▶ [WHAT YOU SHOULD DO] Please copy, word for word, the line that contains "much faster. You" and every line after it through the end of the records, and nothing more.

▶ [DATA UNDER STUDY]
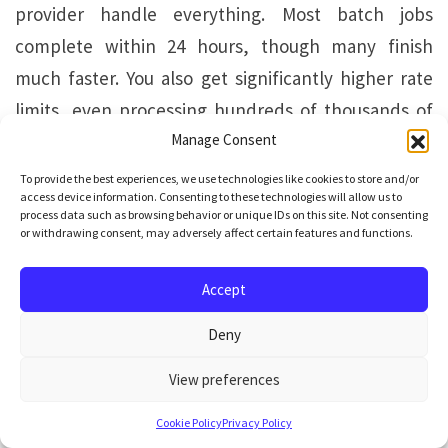
provider handle everything. Most batch jobs
complete within 24 hours, though many finish
much faster. You also get significantly higher rate
limits, even processing hundreds of thousands of
requests in a single batch, which would be
Manage Consent
impossible to handle through real-time APIs.
To provide the best experiences, we use technologies like cookies to store and/or
access device information. Consenting to these technologies will allow us to
process data such as browsing behavior or unique IDs on this site. Not consenting
For structured extraction across large document
or withdrawing consent, may adversely affect certain features and functions.
collections, this means you can process your entire
Accept
archive overnight without worrying about
connection failures, implementing queuing
Deny
systems, or babysitting the process. Upload your
View preferences
documents in the evening, retrieve the structured
results in the morning.
Cookie Policy
Privacy Policy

▶ [ANSWER TO THIS TASK]
much faster. You also get significantly higher rate
limits, even processing hundreds of thousands of
requests in a single batch, which would be
Manage Consent
impossible to handle through real-time APIs.
To provide the best experiences, we use technologies like cookies to store and/or
access device information. Consenting to these technologies will allow us to
process data such as browsing behavior or unique IDs on this site. Not consenting
For structured extraction across large document
or withdrawing consent, may adversely affect certain features and functions.
collections, this means you can process your entire
Accept
archive overnight without worrying about
connection failures, implementing queuing
Deny
systems, or babysitting the process. Upload your
View preferences
documents in the evening, retrieve the structured
results in the morning.
Cookie Policy
Privacy Policy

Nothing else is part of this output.